En présence des membres du gouvernement, François Hollande s'adressera aux journalistes, ce jeudi 16 mai, à 16 heures, pour une seconde conférence de presse à l'Élysée au jour du premier anniversaire de son installation. Pour le publicitaire Jacques Séguéla, le chef de l’Etat doit impérativement affirmer sa ligne politique. Entretien.
François Hollande avait donné sa première conférence de presse le 13 novembre, pendant près de deux heures et demie devant quelque 400 journalistes. Sa dernière grande prestation télévisée remonte au 28 mars sur France 2. Il avait alors présenté sa « boîte à outils » pour faire face à la crise et des mesures comme la nouvelle taxe à 75%, la réforme des allocations familiales ou l’allongement de la durée de cotisation pour les retraites.

*DONNÉES FOURNIES*:
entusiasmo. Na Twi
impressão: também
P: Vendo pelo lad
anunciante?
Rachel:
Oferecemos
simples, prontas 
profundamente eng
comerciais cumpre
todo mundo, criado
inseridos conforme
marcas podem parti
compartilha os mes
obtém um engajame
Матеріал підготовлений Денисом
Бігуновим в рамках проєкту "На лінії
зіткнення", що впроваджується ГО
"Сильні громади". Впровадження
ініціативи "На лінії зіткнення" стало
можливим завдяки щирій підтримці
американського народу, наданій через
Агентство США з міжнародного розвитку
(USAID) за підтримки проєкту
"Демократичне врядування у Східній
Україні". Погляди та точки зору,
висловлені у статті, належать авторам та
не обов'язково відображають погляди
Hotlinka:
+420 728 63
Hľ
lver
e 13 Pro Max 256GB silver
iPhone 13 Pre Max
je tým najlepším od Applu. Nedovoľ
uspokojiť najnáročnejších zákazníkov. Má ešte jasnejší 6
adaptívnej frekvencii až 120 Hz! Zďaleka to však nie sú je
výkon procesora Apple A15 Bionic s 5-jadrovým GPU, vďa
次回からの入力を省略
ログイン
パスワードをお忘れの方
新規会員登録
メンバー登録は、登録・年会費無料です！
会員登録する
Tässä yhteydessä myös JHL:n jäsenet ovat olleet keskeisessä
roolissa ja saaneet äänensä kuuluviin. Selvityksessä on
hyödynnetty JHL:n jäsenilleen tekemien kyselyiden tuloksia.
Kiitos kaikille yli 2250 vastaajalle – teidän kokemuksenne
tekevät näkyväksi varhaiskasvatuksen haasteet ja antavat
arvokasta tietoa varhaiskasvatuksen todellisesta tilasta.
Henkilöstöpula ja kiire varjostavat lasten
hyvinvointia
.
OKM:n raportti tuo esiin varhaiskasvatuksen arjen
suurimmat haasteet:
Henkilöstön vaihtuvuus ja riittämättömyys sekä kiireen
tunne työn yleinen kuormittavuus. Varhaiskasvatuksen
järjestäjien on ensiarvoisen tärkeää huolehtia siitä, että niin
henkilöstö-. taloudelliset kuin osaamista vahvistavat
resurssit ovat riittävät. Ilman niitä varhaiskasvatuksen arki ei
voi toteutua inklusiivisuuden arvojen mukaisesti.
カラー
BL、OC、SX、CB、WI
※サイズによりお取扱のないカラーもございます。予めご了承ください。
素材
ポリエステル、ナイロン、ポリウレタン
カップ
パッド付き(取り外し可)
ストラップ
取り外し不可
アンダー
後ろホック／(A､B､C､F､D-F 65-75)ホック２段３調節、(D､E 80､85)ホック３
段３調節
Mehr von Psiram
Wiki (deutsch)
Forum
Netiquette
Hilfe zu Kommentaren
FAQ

*TRAVAIL DEMANDÉ*:
A: Prélevez dans l'extrait choisi le passage qui commence aux mots « En présence des » et s'arrête après « pour les retraites. ».
B: D'après l'extrait choisi, devant combien de journalistes environ François Hollande a-t-il donné sa première conférence de presse ?
C: Poursuivez, s'il vous plaît, l'extrait choisi à la suite de sa dernière phrase.

*RÉPONSES OBTENUES*:
A:
En présence des membres du gouvernement, François Hollande s'adressera aux journalistes, ce jeudi 16 mai, à 16 heures, pour une seconde conférence de presse à l'Élysée au jour du premier anniversaire de son installation. Pour le publicitaire Jacques Séguéla, le chef de l’Etat doit impérativement affirmer sa ligne politique. Entretien.
François Hollande avait donné sa première conférence de presse le 13 novembre, pendant près de deux heures et demie devant quelque 400 journalistes. Sa dernière grande prestation télévisée remonte au 28 mars sur France 2. Il avait alors présenté sa « boîte à outils » pour faire face à la crise et des mesures comme la nouvelle taxe à 75%, la réforme des allocations familiales ou l’allongement de la durée de cotisation pour les retraites.

B: Quelque 400 journalistes.

C:
JOL Press : Le chef de l'État tient ce jeudi sa deuxième conférence de presse, grand-messe très attendue des journalistes. A quoi faut-il s’attendre dans ce climat d’impopularité et de tensions sociales ?
Jacques Séguéla : La conférence de presse est l’exercice médiatique le plus facile. François Hollande avait décidé de faire deux conférences de presse par an, tous les six mois, il respecte son engagement mais il est servi par la facilité de la prestation parce que les journalistes ne peuvent pas relancer le chef de l’Etat, ils n’ont droit qu’à une question. Tous les sujets seront évoqués et le président aura bien préparé les réponses car il sait à peu près à quoi s’attendre.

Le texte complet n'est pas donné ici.